Мириам прошла за стойку. Вокруг со всех сторон кипел, гудел и взывал нескончаемый трафик Разговора, но подавляющую часть фидов она просто выключала из сознания.

– Кранки, – сказала Мама Джонс, – думаю, тебе пора домой, делать уроки.

– Уже, – ответил мальчик. Он внимательно смотрел на ближайший кальян и одной рукой лепил из голубого дыма ровный гладкий шарик. Кранки был поглощен этим занятием. Мама Джонс стояла у кассы и почти расслабилась, ощущая себя царицей в своих владениях, и тут услышала шаги; мелькнула тень – и высокий, тонкий силуэт мужчины, которого она знала давным-давно под именем Бориса Чонга, скользнул внутрь, пригнувшись в слишком низком проходе.

– Мириам, мы можем поговорить?

– Что будешь пить?

Она указала на полки за спиной. Зрачки Бориса Чонга расширились, и по позвоночнику Мамы Джонс пробежал холодок. Борис безмолвно общался со своим марсианским аугом.
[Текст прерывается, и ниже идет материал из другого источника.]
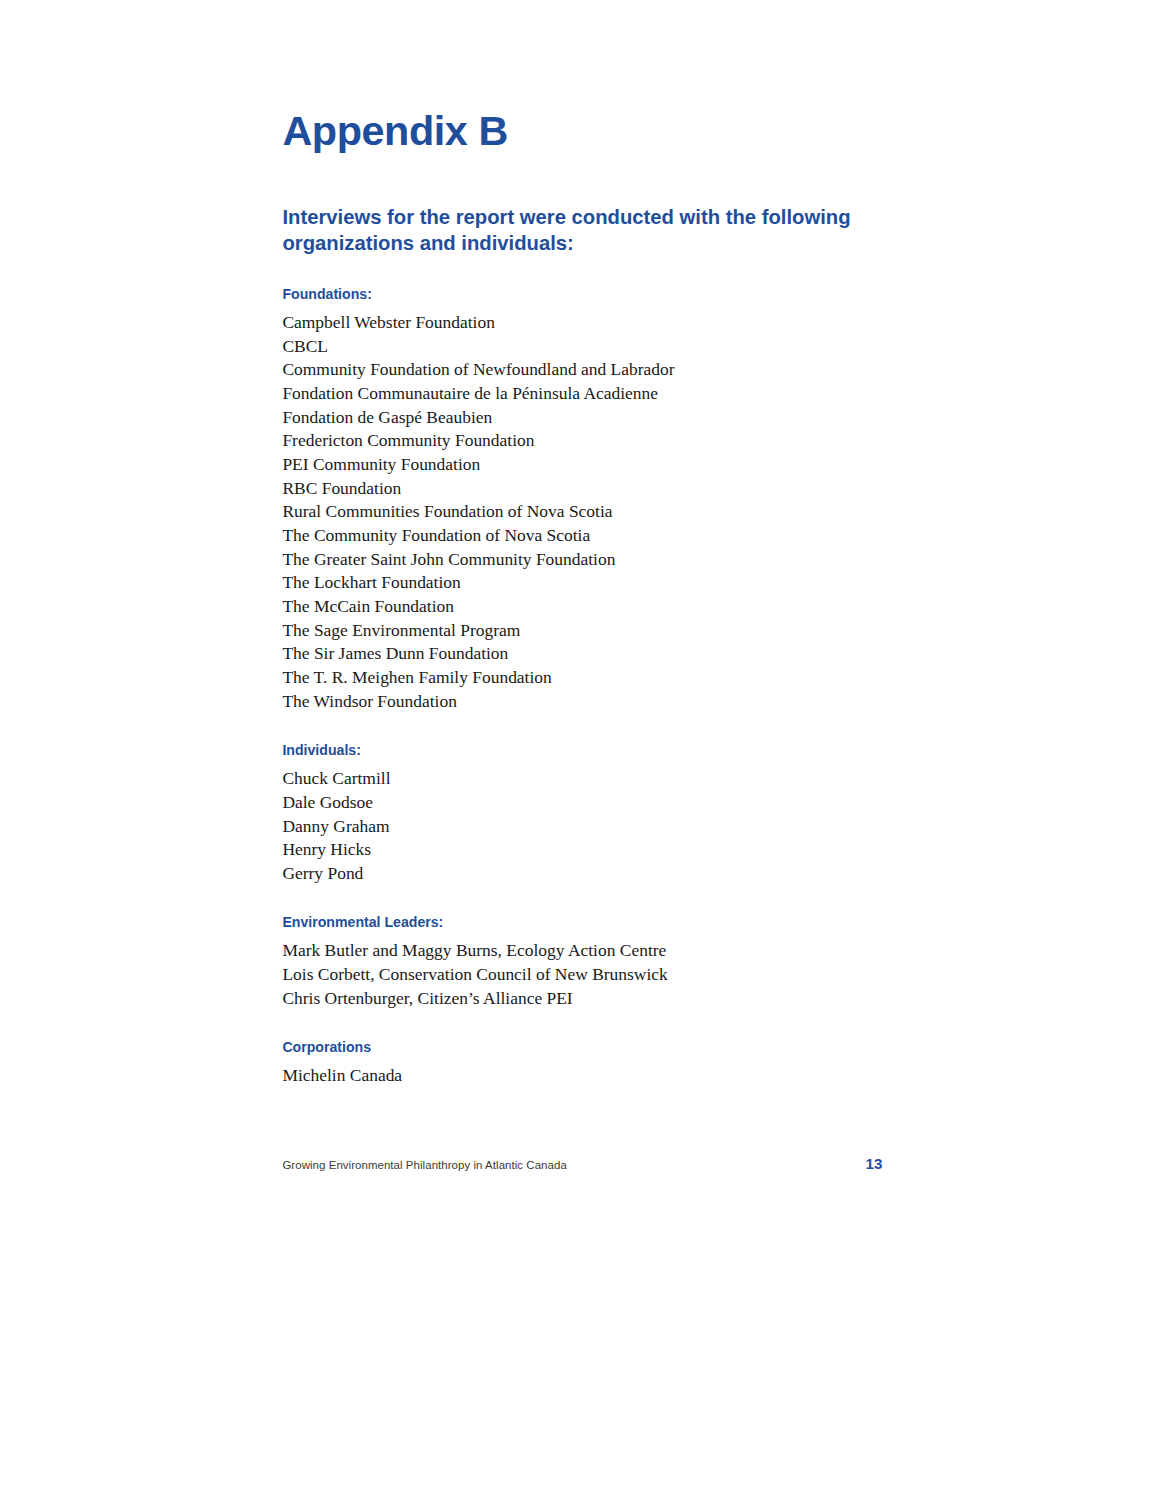Appendix B
Interviews for the report were conducted with the following organizations and individuals:
Foundations:
Campbell Webster Foundation
CBCL
Community Foundation of Newfoundland and Labrador
Fondation Communautaire de la Péninsula Acadienne
Fondation de Gaspé Beaubien
Fredericton Community Foundation
PEI Community Foundation
RBC Foundation
Rural Communities Foundation of Nova Scotia
The Community Foundation of Nova Scotia
The Greater Saint John Community Foundation
The Lockhart Foundation
The McCain Foundation
The Sage Environmental Program
The Sir James Dunn Foundation
The T. R. Meighen Family Foundation
The Windsor Foundation
Individuals:
Chuck Cartmill
Dale Godsoe
Danny Graham
Henry Hicks
Gerry Pond
Environmental Leaders:
Mark Butler and Maggy Burns, Ecology Action Centre
Lois Corbett, Conservation Council of New Brunswick
Chris Ortenburger, Citizen’s Alliance PEI
Corporations
Michelin Canada
Growing Environmental Philanthropy in Atlantic Canada 13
– Ну?.. – получилось резче, чем она хотела. Борис выпучил глаза еще больше. Он был будто испуган.

– Арак.

Он вдруг улыбнулся, и улыбка преобразила его лицо, сделала Бориса моложе, сделала его…

«Человечнее», – решила она.

Она кивнула, взяла с полки бутылку, налила стакан арака – анисовой водки, обожаемой в этих местах, – добавила льда и поставила стакан на столик, потом принесла охлажденную воду: когда разбавляешь арак водой, напиток меняет цвет, прозрачная жидкость мутнеет и делается светлой, как молоко.

– Посиди со мной.

Она постояла, скрестив руки, потом смягчилась. Села – и после секундного замешательства Борис сел тоже.

– Ну? – сказала она.

– Как ты тут?

– Хорошо.

– Ты знаешь, я должен был уехать. Здесь не было работы, не было будущего…

– Здесь была я.

– Да.

Ее глаза успокоились. Она знала, конечно же, о чем он говорит. И винить его не могла. Она поощряла его стремление уехать, а когда он уехал, обоим ничего не оставалось, кроме как двигаться дальше, и она в целом не жалела о жизни, которую вела.

– Это твой бар?

– Он вполне окупается: аренда, счета… Я забочусь о мальчике.

– Он ведь…

Она пожала плечами:

– Из лабораторий. Может даже, один из твоих, как ты и сказал.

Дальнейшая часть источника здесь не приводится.